The stately spiderwebs in the corners of Miss Havisham’s mansion are evidence of industry. Miss Havisham’s decay allowed fictional insects to work unhindered, their nets and clumps as intricate as any artifice of eternity.
Mandy Greer crocheted the weedy banks of a urban river and floated them high in the trees. Filtered through forest light, her webbing became a kind of stained glass even as insects were eating it away.
From last summer’s performance, Mater Matrix Mother and Medium, Greer constructed her current exhibit of performance artifacts at Ohge Ltd. Gallery, obscurely titled Zuster Sweostor Systir, it’s a crocheted installation that overwhelms a dresser’s dummy and runs up a wall, along with photos, a documentary film, paper quilts and sculptures made of sewn leaves.
It’s hard to collaborate with nature when nature has the home field advantage, out in the stage-set semi-wilds of a park, and even harder to assemble fragments from that engagement into an exhibit inside a small gallery.

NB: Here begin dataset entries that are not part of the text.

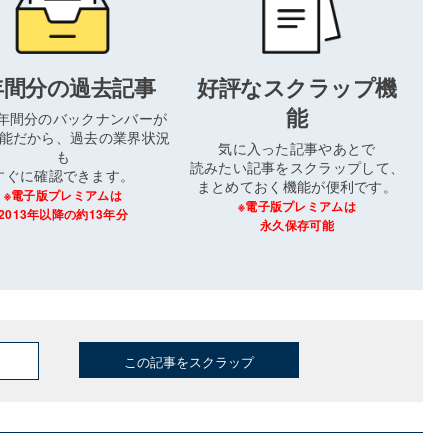
年間分の過去記事
好評なスクラップ機
能
3年間分のバックナンバーが
能だから、過去の業界状況
気に入った記事やあとで
も
読みたい記事をスクラップして、
すぐに確認できます。
まとめておく機能が便利です。
※電子版プレミアムは
※電子版プレミアムは
2013年以降の約13年分
永久保存可能
この記事をスクラップ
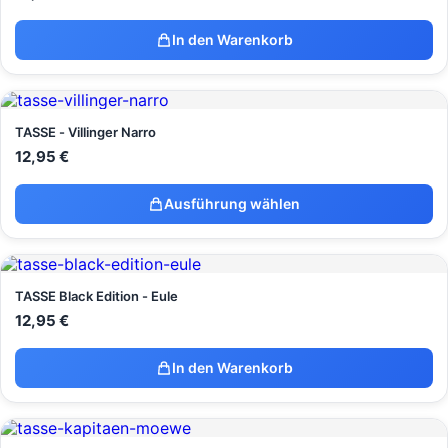
In den Warenkorb
TASSE - Villinger Narro
12,95
€
Ausführung wählen
TASSE Black Edition - Eule
12,95
€
In den Warenkorb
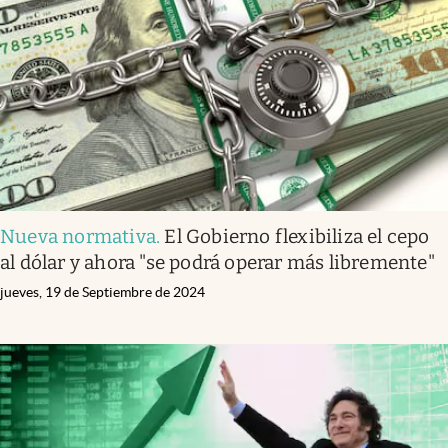
Nueva normativa
.
El Gobierno flexibiliza el cepo
al dólar y ahora "se podrá operar más libremente"
jueves, 19 de Septiembre de 2024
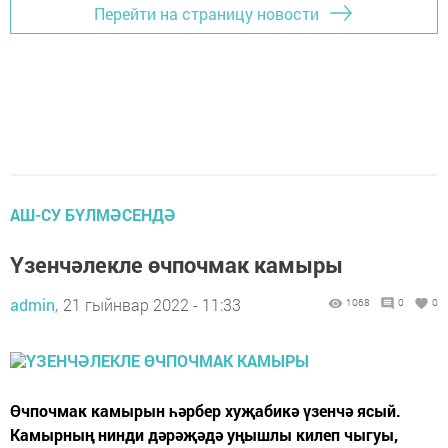
Перейти на страницу новости
АШ-СУ БҮЛМӘСЕНДӘ
Үзенчәлекле өчпочмак камыры
admin,
21 гыйнвар 2022 - 11:33
1068
0
0
Өчпочмак камырын һәрбер хуҗабикә үзенчә ясый.
Камырның нинди дәрәҗәдә уңышлы килеп чыгуы,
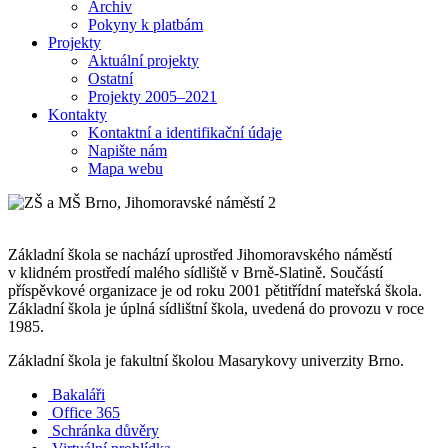
Archiv
Pokyny k platbám
Projekty
Aktuální projekty
Ostatní
Projekty 2005–2021
Kontakty
Kontaktní a identifikační údaje
Napište nám
Mapa webu
Základní škola se nachází uprostřed Jihomoravského náměstí
v klidném prostředí malého sídliště v Brně-Slatině. Součástí
příspěvkové organizace je od roku 2001 pětitřídní mateřská škola.
Základní škola je úplná sídlištní škola, uvedená do provozu v roce
1985.
Základní škola je fakultní školou Masarykovy univerzity Brno.
Bakaláři
Office 365
Schránka důvěry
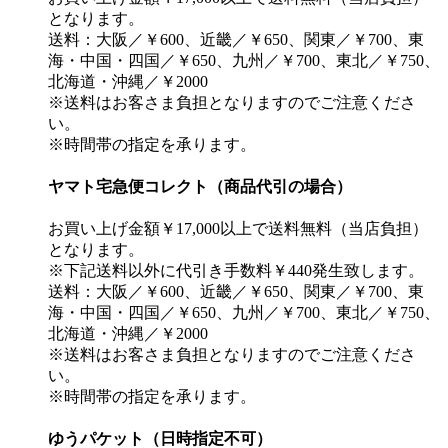
となります。
送料：大阪／￥600、近畿／￥650、関東／￥700、東
海・中国・四国／￥650、九州／￥700、東北／￥750、
北海道・沖縄／￥2000
※送料はお客さま負担となりますのでご注意くださ
い。
※時間帯の指定を承ります。
ヤマト宅急便コレクト（商品代引の場合）
お買い上げ金額￥17,000以上で送料無料（当店負担）
となります。
※下記送料以外に代引き手数料￥440発生致します。
送料：大阪／￥600、近畿／￥650、関東／￥700、東
海・中国・四国／￥650、九州／￥700、東北／￥750、
北海道・沖縄／￥2000
※送料はお客さま負担となりますのでご注意くださ
い。
※時間帯の指定を承ります。
ゆうパケット（日時指定不可）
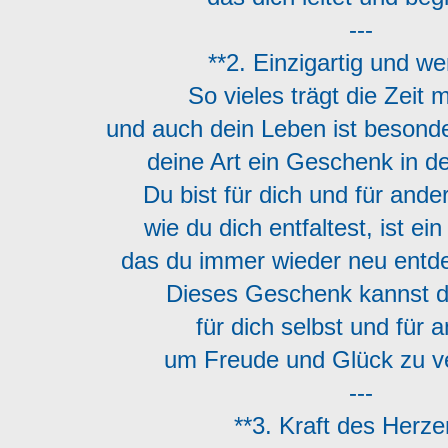
---
**2. Einzigartig und wer
So vieles trägt die Zeit 
und auch dein Leben ist besonde
deine Art ein Geschenk in d
Du bist für dich und für ande
wie du dich entfaltest, ist 
das du immer wieder neu ent
Dieses Geschenk kannst 
für dich selbst und für
um Freude und Glück zu v
---
**3. Kraft des Herze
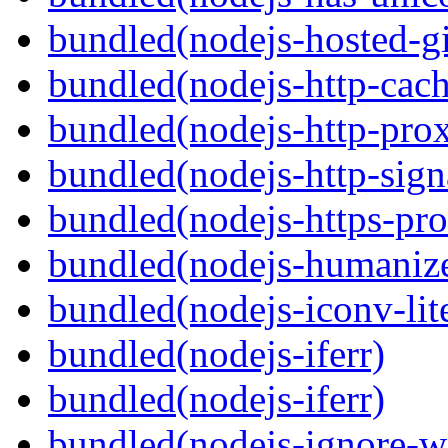
bundled(nodejs-hosted-gi
bundled(nodejs-http-cach
bundled(nodejs-http-pro
bundled(nodejs-http-sign
bundled(nodejs-https-pr
bundled(nodejs-humaniz
bundled(nodejs-iconv-lit
bundled(nodejs-iferr)
bundled(nodejs-iferr)
bundled(nodejs-ignore-w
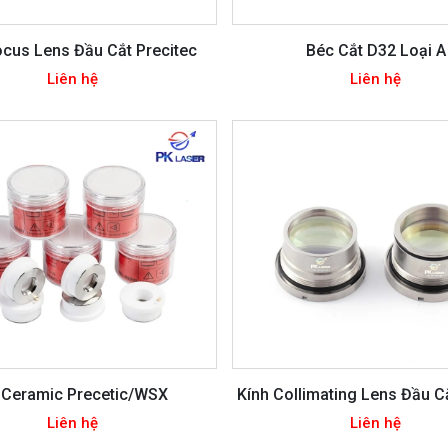
ocus Lens Đầu Cắt Precitec
Béc Cắt D32 Loại A
Liên hệ
Liên hệ
 Ceramic Precetic/WSX
Kính Collimating Lens Đầu 
Liên hệ
Liên hệ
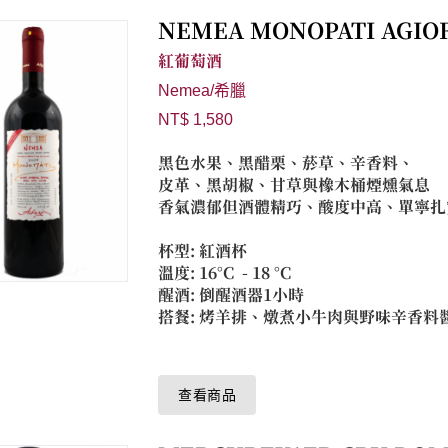
NEMEA MONOPATI AGIOR
紅葡萄酒
Nemea/希臘
NT$ 1,580
黑色水果、黑醋栗、菸草、辛香料、
皮革、黑胡椒、甘草與橡木桶煙燻氣息
香氣濃郁但酒體精巧、酸度中高、單寧扎
杯型: 紅酒杯
溫度: 16°C - 18 °C
醒酒: 倒醒酒器1小時
搭餐: 烤羊排、燉煮小牛肉與野味辛香料
查看商品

Greer breezed through both challenges. Born too late to participate in the back-to-the-land communes that sprang up across Europe and the Americas in the late 1960s, Greer embodies the spirit of that time as an aesthetic but not just an aesthetic. She’s a mother-earth hippie, the sort of person who has become a sitcom figure of fun. The ideas her work espouses cue the laugh track in our heads, but her work shakes off cynical reactions like a dog bounding back with a stick shakes off the sea.
Nature was not her only collaborator. She made the film that features performances of Zoe Scofield and Morgan Henderson with Ian Lucero; the photos with Jennifer Zwick (performance photos by Juniper Shuey), and sculptures with her husband Paul Margolis and her son Hazel.
Greer:
During my six weeks of residency at Camp Long in Seattle, spending long hours crocheting a fabricated river into the trees, I spent a great deal of time in quiet, face pressed to bark, watching ants travel, ducks tend to ducklings and watching small changes take place every day in my pond. A giant Barred Owl watched me, and it all felt very viscerally wild. But in between the quiet was the blast of horns from ships, a low hum of cars on the interstate and the weekly visit of the grounds keep with a leaf blower.

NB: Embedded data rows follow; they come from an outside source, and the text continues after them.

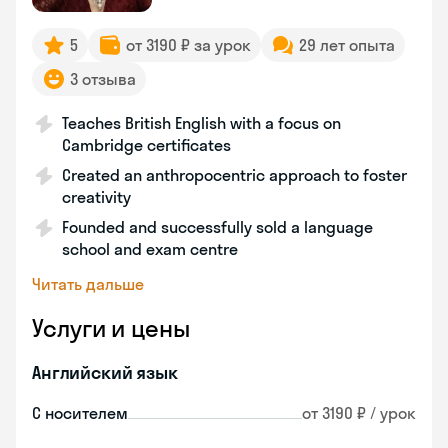
5
от 3190 ₽ за урок
29 лет опыта
3 отзыва
Teaches British English with a focus on
Cambridge certificates
Created an anthropocentric approach to foster
creativity
Founded and successfully sold a language
school and exam centre
Читать дальше
Услуги и цены
Английский язык
С носителем
от 3190 ₽ / урок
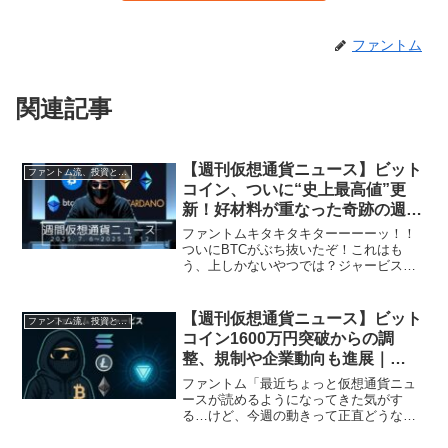
ファントム
関連記事
【週刊仮想通貨ニュース】ビット
ファントム流、投資と資産形成術
コイン、ついに“史上最高値”更
新！好材料が重なった奇跡の週｜
2025年7月6日〜7月12日
ファントムキタキタキターーーーッ！！
ついにBTCがぶち抜いたぞ！これはも
う、上しかないやつでは？ジャービスそ
の興奮、正しいです。今週は“教科書に載
るレベル”の材料が揃いました。しっかり
分析しておきましょう。🚀【1】ビットコ
【週刊仮想通貨ニュース】ビット
ファントム流、投資と資産形成術
イン、史上最高値を...
コイン1600万円突破からの調
整、規制や企業動向も進展｜
2025年5月25日〜31日
ファントム「最近ちょっと仮想通貨ニュ
ースが読めるようになってきた気がす
る…けど、今週の動きって正直どうな
ん？」ジャービス「今週はビットコイン
中心に山あり谷あり、規制や企業の動き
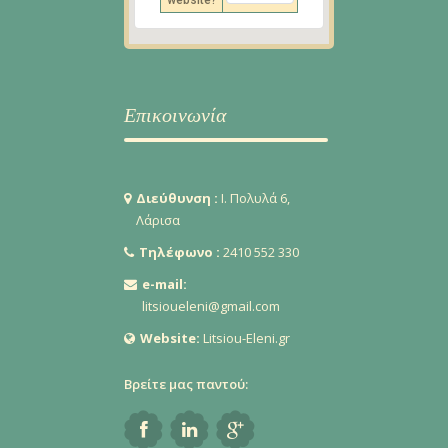
website?
Επικοινωνία
Διεύθυνση :
Ι. Πολυλά 6,
Λάρισα
Τηλέφωνο :
2410 552 330
e-mail:
litsioueleni@gmail.com
Website:
Litsiou-Eleni.gr
Βρείτε μας παντού:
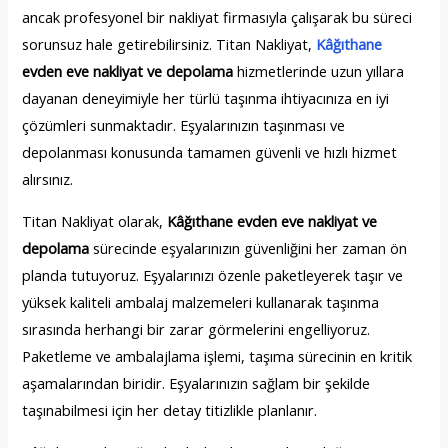
ancak profesyonel bir nakliyat firmasıyla çalışarak bu süreci
sorunsuz hale getirebilirsiniz. Titan Nakliyat,
Kâğıthane
evden eve nakliyat ve depolama
hizmetlerinde uzun yıllara
dayanan deneyimiyle her türlü taşınma ihtiyacınıza en iyi
çözümleri sunmaktadır. Eşyalarınızın taşınması ve
depolanması konusunda tamamen güvenli ve hızlı hizmet
alırsınız.
Titan Nakliyat olarak,
Kâğıthane evden eve nakliyat ve
depolama
sürecinde eşyalarınızın güvenliğini her zaman ön
planda tutuyoruz. Eşyalarınızı özenle paketleyerek taşır ve
yüksek kaliteli ambalaj malzemeleri kullanarak taşınma
sırasında herhangi bir zarar görmelerini engelliyoruz.
Paketleme ve ambalajlama işlemi, taşıma sürecinin en kritik
aşamalarından biridir. Eşyalarınızın sağlam bir şekilde
taşınabilmesi için her detay titizlikle planlanır.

This forest, like most in Seattle — save for a few trees in Seward Park, has nothing to do with the deep mystery of the forest that was once here. It is fabricated, tended, groomed, minded, the old pond filled with a hose when it gets too low. An early photograph in the lodge shows the landscape barren, stripped of its organic past.
Zoe Scofield, on an early site visit, astutely observed how like a stage set it all was, and we intended to draw that out. The theatricality of the park is like that of a 18th-century folly, a ruin, at once referencing a romantic vision of nature as well as the human longing to experience something more sublime. I felt something of that sublime, following that great owl that watched me midday, I went off trail until I stood below it. And when its head glided around so that it could glare at me, warn me, I felt a jolt of instinct or electricity.

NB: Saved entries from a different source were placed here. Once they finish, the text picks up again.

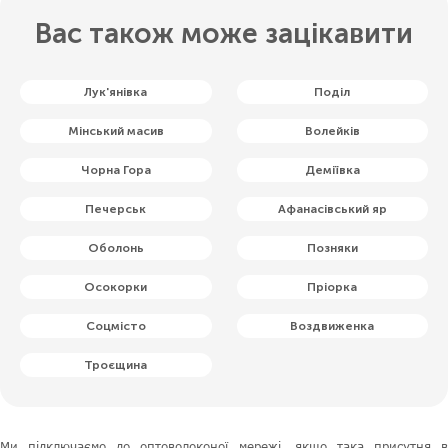
Вас також може зацікавити
Лук'янівка
Поділ
Мінський масив
Волейків
Чорна Гора
Деміївка
Печерськ
Афанасівський яр
Оболонь
Позняки
Осокорки
Пріорка
Соцмісто
Воздвиженка
Троєщина
Ми підключаємо до оптоволоконої мережі, якщо така присутня в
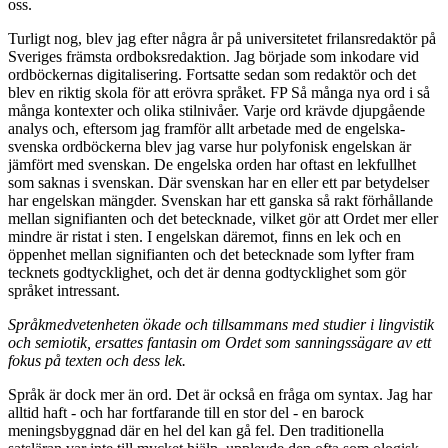
oss.
Turligt nog, blev jag efter några år på universitetet frilansredaktör på
Sveriges främsta ordboksredaktion. Jag började som inkodare vid
ordböckernas digitalisering. Fortsatte sedan som redaktör och det
blev en riktig skola för att erövra språket. FP Så många nya ord i så
många kontexter och olika stilnivåer. Varje ord krävde djupgående
analys och, eftersom jag framför allt arbetade med de engelska-
svenska ordböckerna blev jag varse hur polyfonisk engelskan är
jämfört med svenskan. De engelska orden har oftast en lekfullhet
som saknas i svenskan. Där svenskan har en eller ett par betydelser
har engelskan mängder. Svenskan har ett ganska så rakt förhållande
mellan signifianten och det betecknade, vilket gör att Ordet mer eller
mindre är ristat i sten. I engelskan däremot, finns en lek och en
öppenhet mellan signifianten och det betecknade som lyfter fram
tecknets godtycklighet, och det är denna godtycklighet som gör
språket intressant.
Språkmedvetenheten ökade och tillsammans med studier i lingvistik
och semiotik, ersattes fantasin om Ordet som sanningssägare av ett
fokus på texten och dess lek.
Språk är dock mer än ord. Det är också en fråga om syntax. Jag har
alltid haft - och har fortfarande till en stor del - en barock
meningsbyggnad där en hel del kan gå fel. Den traditionella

In the fabricated, tiny forests we tend, there is still buried the pull the human animal has always felt, to go back. As the summer came to ending, and I cut down the river, folded it up, I came back to my site over and over again as the forest turned to fall. With my son, I sifted for skeletal leaves on my hands and knees, just as we had sifted through dead leaves at the bottom of the pond looking for salamander egg sacks, finding the perfect lacy forms like Scandinavian lace discarded after a flood. I wanted to sew the forest together into a blanket, organize it all, to prepare for the winter, the leaves the same color as my hair, everything going red to brown.
We found nurse logs feeding Turkey Tail fungus like crocheted ruffles, and orange mushrooms under which we buried a mouse. On our hands and knees, it wasn’t urban recreation, but fairy tale. I collected my hair and Hazel’s hair, had it spun into yarn, and we each took on our roles in a landscape both out of our reach and right there with us, as organic as it is artificial.
Note: In the original draft, Miss Havisham was mistyped as Havishman.